Lula ou Bolsonaro? Especialistas analisam quem pode transferir mais votos em Goiânia e Anápolis

26 maio 2024 às 00h01

COMPARTILHAR
A capacidade de transferir votos é uma estratégia que políticos buscam para influenciar eleições além de suas próprias campanhas. No Brasil, o ex-presidente Jair Bolsonaro (PL) e o atual presidente Luiz Inácio Lula da Silva (PT) são figuras centrais na política nacional e exercem grande influência sobre seus apoiadores.
Entretanto, a habilidade de ambos em transferir votos para outros candidatos varia significativamente, refletindo suas bases de apoio e estratégias políticas distintas.
Para as eleições de 2024, atualmente ainda em pré-campanha, Goiânia tem como pré-candidatos à Prefeitura os deputados federais Adriana Accorsi (PT) e Gustavo Gayer (PL), políticos diretamente ligados a Lula e Bolsonaro, respectivamente.
Na cidade de Anápolis, os pré-candidatos que polarizam essa questão são o deputado estadual e ex-prefeito do município, Antônio Gomide (PT), e o suplente de deputado federal, Márcio Corrêa (PL).
Dito isso, quem tem o poder de transferir mais votos a seus candidatos? Lula ou Bolsonaro? O Jornal Opção ouviu cientistas políticos e lideranças tanto do PL, quanto do PT, para responder a essa questão.
Histórico
Bolsonaro, presidente do Brasil de 2019 a 2022, consolidou uma base de apoio sólida entre conservadores, evangélicos e setores das forças armadas e da segurança pública. Seu estilo combativo e sua presença nas redes sociais ajudaram a manter um contato direto com seus eleitores.
O ex-presidente já demonstrou uma capacidade razoável de transferir votos, especialmente em eleições para cargos executivos, como governadores e prefeitos. Em 2022, por exemplo, seu apoio foi determinante para o sucesso de diversos candidatos alinhados com sua agenda.
No entanto, essa capacidade encontra limites, particularmente em eleições legislativas, onde a dinâmica local e as figuras políticas estabelecidas podem diluir a influência presidencial.
Por outro lado, Lula, atual presidente e de duas outras gestões, 2003 a 2010, e líder do Partido dos Trabalhadores (PT), tem uma popularidade entre as classes trabalhadoras, movimentos sociais e setores da esquerda brasileira, o que o torna uma figura quase mitológica em certas regiões do país.
Em diversas eleições, Lula conseguiu eleger ou alavancar candidatos, não apenas do PT, mas também de partidos aliados. Um exemplo marcante foi a eleição de Dilma Rousseff como sua sucessora em 2010 e sua reeleição em 2014.

════════

_Requisitos da tarefa_
De acordo com a reportagem sobre transferência de votos, quais pré-candidatos polarizam a disputa pela Prefeitura de Anápolis?

_Linhas de dados_
════════

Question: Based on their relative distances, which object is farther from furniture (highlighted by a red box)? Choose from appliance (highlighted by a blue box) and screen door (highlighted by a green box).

════════

_Tarefa concluída_
Antônio Gomide (PT) e Márcio Corrêa (PL).